Statistics from the Asthma UK show that 60% of adults and 80% of children are taken to a hospital as a result of an attack are suffering from a viral infection. The researchers are but of the opinion that inhalers could be also developed to deliver the required dose of anti-viral medication to the lungs, that would help the body to fight the infection.
Professor Sebastian Johnston, of Imperial College London and the Medical Research Council's Asthma UK Center, stating that he was excited by the findings, said, "People with asthma are particularly susceptible to rhinoviruses - which are the major cause of severe asthma attacks." He further mentioned that, " When we tested volunteers with and without asthma we found these new interferon's, which would tackle the infection, were not being produced as effectively in people with asthma. Delivery of the deficient interferon's by inhalers could be an ideal way to treat and prevent severe attacks of asthma, potentially vastly improving the quality of life for asthma patients."
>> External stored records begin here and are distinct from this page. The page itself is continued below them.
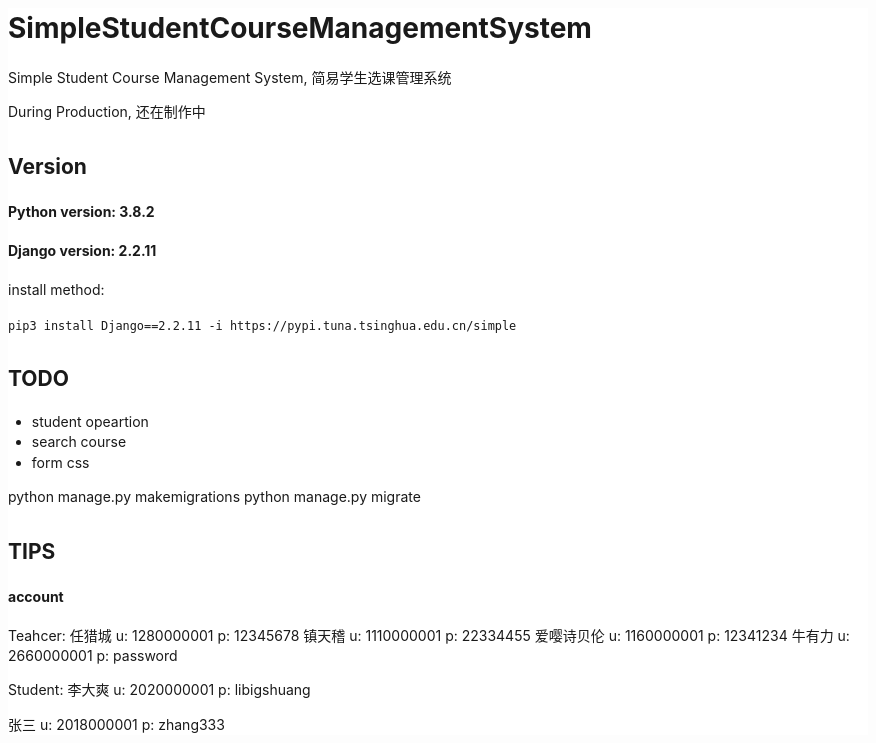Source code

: # SimpleStudentCourseManagementSystem
Simple Student Course Management System, 简易学生选课管理系统

During Production, 还在制作中

## Version
#### Python version: 3.8.2
#### Django version: 2.2.11
install method:
```txt
pip3 install Django==2.2.11 -i https://pypi.tuna.tsinghua.edu.cn/simple
```

## TODO
- student opeartion
- search course
- form css



python manage.py makemigrations
python manage.py migrate

## TIPS
#### account
Teahcer:
任猎城
u: 1280000001
p: 12345678
镇天稽
u: 1110000001
p: 22334455
爱嘤诗贝伦
u: 1160000001
p: 12341234
牛有力
u: 2660000001
p: password



Student:
李大爽
u: 2020000001
p: libigshuang

张三
u: 2018000001
p: zhang333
Lyn Smurthwaite, the research development officer for Asthma UK, was of the opinion that, "For people with asthma, even a common cold can result in hospital treatment - yet no specific treatment is available to help virally induced asthma attacks." She also stated that the Asthma UK was pleased to have funded research, which has led to the breakthrough.
Helena Shovelton, chief executive of the British Lung Foundation, which also helped by funding the study, said, "The results will be of invaluable help in improving the treatment and care of people with asthma. Professor Johnston and his colleagues have identified a reason why people are more susceptible to rhinovirus infections, which can cause asthma attacks. This important finding paves the way for developing new approaches to prevention and treatment."
It has been reported that around 5.2 million people in the UK, that is roughly one in 12 of the population receive treatment for asthma, and that on an average around 198 people get admitted to hospitals with asthma attacks.